By Manoj Kumar
NEW DELHI (Reuters) - Inflation is forecast to have risen to uncomfortable levels for policymakers in October due to stubbornly high food prices, adding to the pressure for further interest rate rises despite slowing economic growth.
Data on Tuesday is forecast to show annual consumer inflation at 9.9 percent in October, up slightly from September, and figures on Friday are expected to show wholesale inflation running at an eight-month high of 6.90 percent, according to Reuters polls of economists.
In a more positive sign, factory output is forecast to have risen 3.5 percent in September from a year earlier, much faster than August's 0.6 percent growth.
High consumer inflation, exemplified by a recent hike in onion prices, is a worry for Prime Minister Manmohan Singh's Congress party as it campaigns for five state elections starting in November, a warm up for national elections due by next May.
And the wholesale price measure is forecast to be above the Reserve Bank of India's perceived 5 percent comfort level for a fifth straight month. The RBI has raised its benchmark lending rate by half a percentage point over the previous two months.
The central bank's next policy review is in mid-December.
"Based on the anticipated growth-inflation dynamics, a further 25 basis point hike in the repo rate in second half of 2013/14 fiscal year can't be ruled out," said Aditi Nayar, an economist at ICRA, the Indian arm of rating agency Moody's.

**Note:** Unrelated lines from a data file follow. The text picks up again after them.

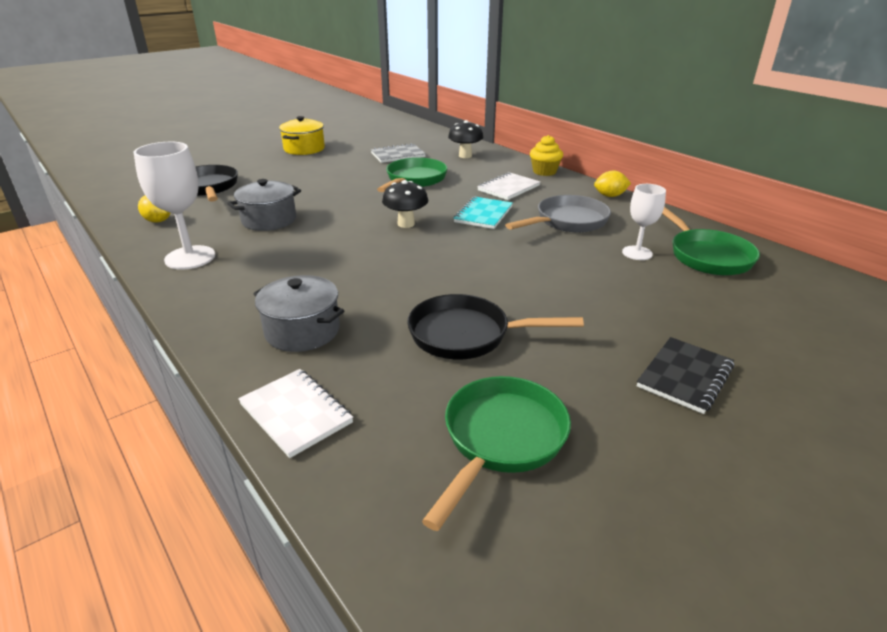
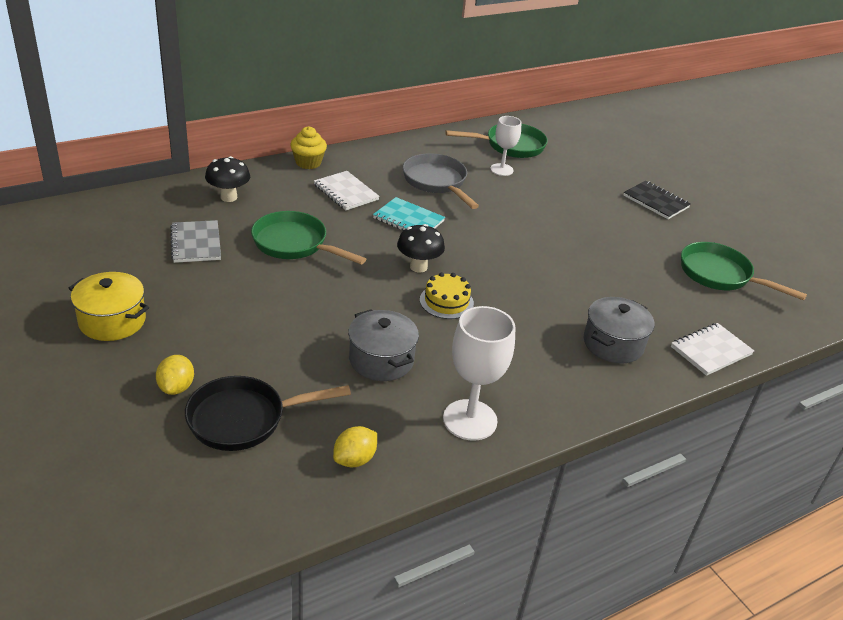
camera: 85 degrees left, 5 degrees up
black pan [407,294,584,359] -> none
yellow lemon [594,171,631,197] -> yellow lemon moved to [156,355,194,395]
none -> yellow cake [420,272,474,319]

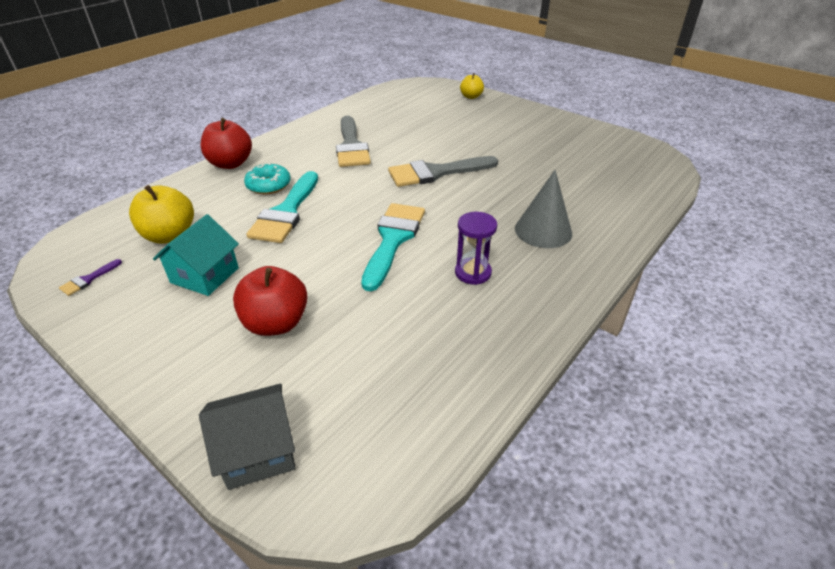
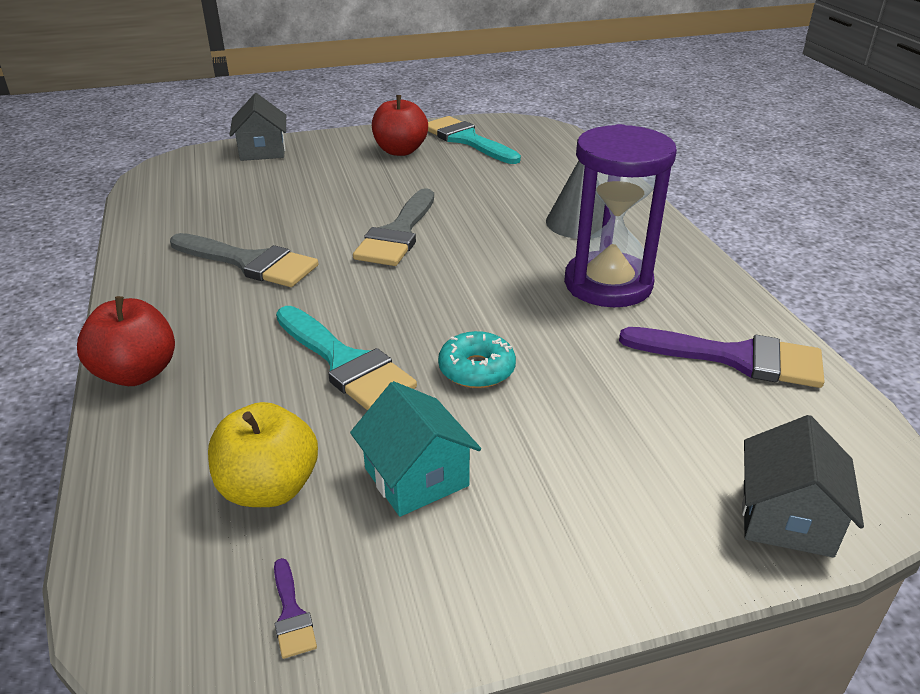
camera: 55 degrees left, 5 degrees down
red apple [233,266,308,336] -> red apple moved to [372,95,428,156]
turquoise donut [244,162,291,194] -> turquoise donut moved to [438,331,516,388]
turquoise brush [361,203,425,291] -> turquoise brush moved to [428,116,521,164]
purple hourglass [455,212,497,285] -> purple hourglass [564,124,677,307], size x2.01
yellow apple [460,73,484,99] -> grey house [229,93,286,161]
none -> purple brush [619,327,825,388]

The government will release the October consumer price index and industrial output around 1200 GMT on Tuesday. The WPI data is due around 0630 GMT on Friday.
SOARING VEGETABLE PRICES
Annual retail food inflation was running at 11.44 percent in September, and analysts say prices of vegetables rose by more than 30 percent in October as supply-chain problems push up prices, despite a good monsoon harvest.

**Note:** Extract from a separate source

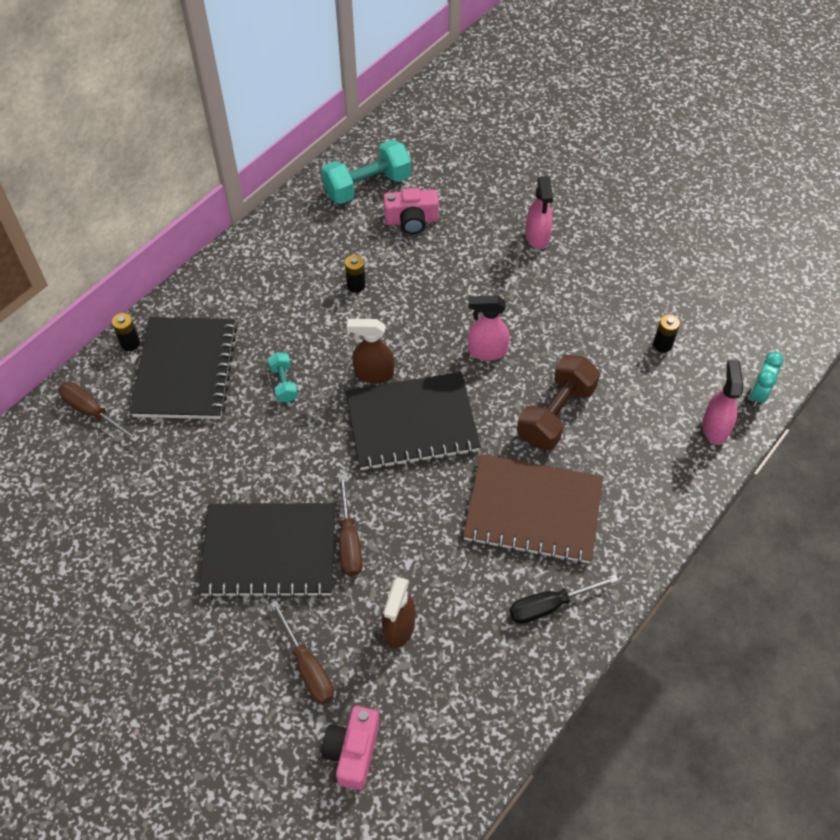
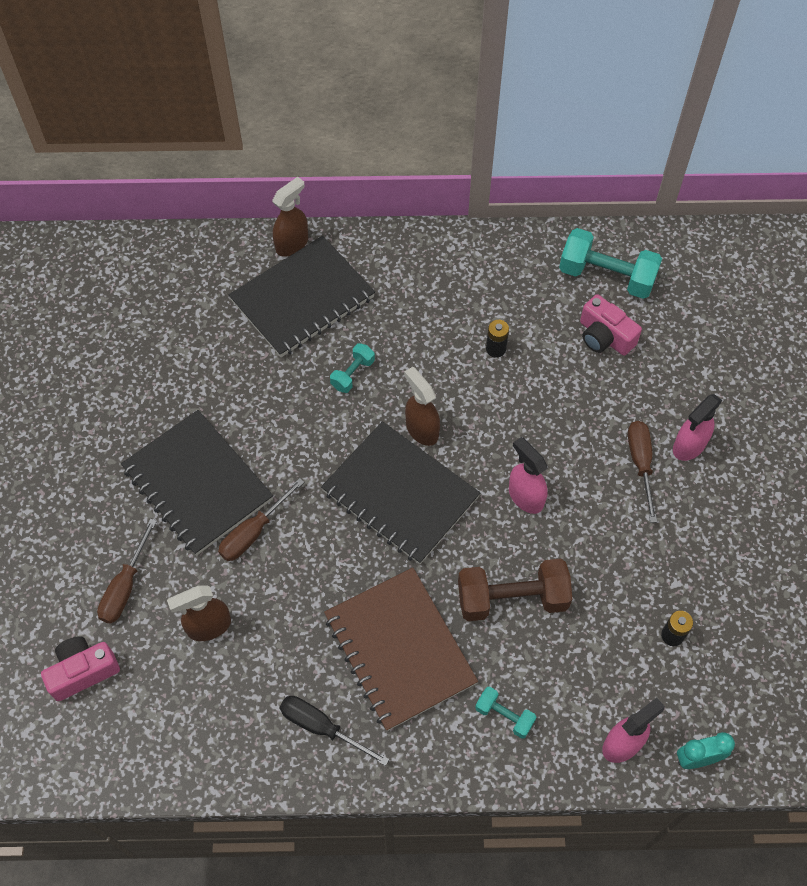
camera: 50 degrees right, 5 degrees up
brown screwdriver [59,382,140,442] -> brown screwdriver moved to [628,421,657,523]
black battery [112,313,140,351] -> brown spray bottle [272,177,308,257]
none -> turquoise dumbbell [475,687,537,739]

"I expect food inflation to remain elevated and do not believe a good monsoon will have any significant impact on correcting food inflation going ahead," said Anjali Verma an economist at PhillipCapital.
A scheduled monthly increase in diesel prices is also expected to impact consumer inflation.
Some economists fear Asia's third-largest economy is potentially entering a stagflationary-type environment, marked by high inflation but slow growth.
Although an uptick in electricity generation, coal output and exports likely led to a pick-up in industrial output in September, overall economic growth remains subdued.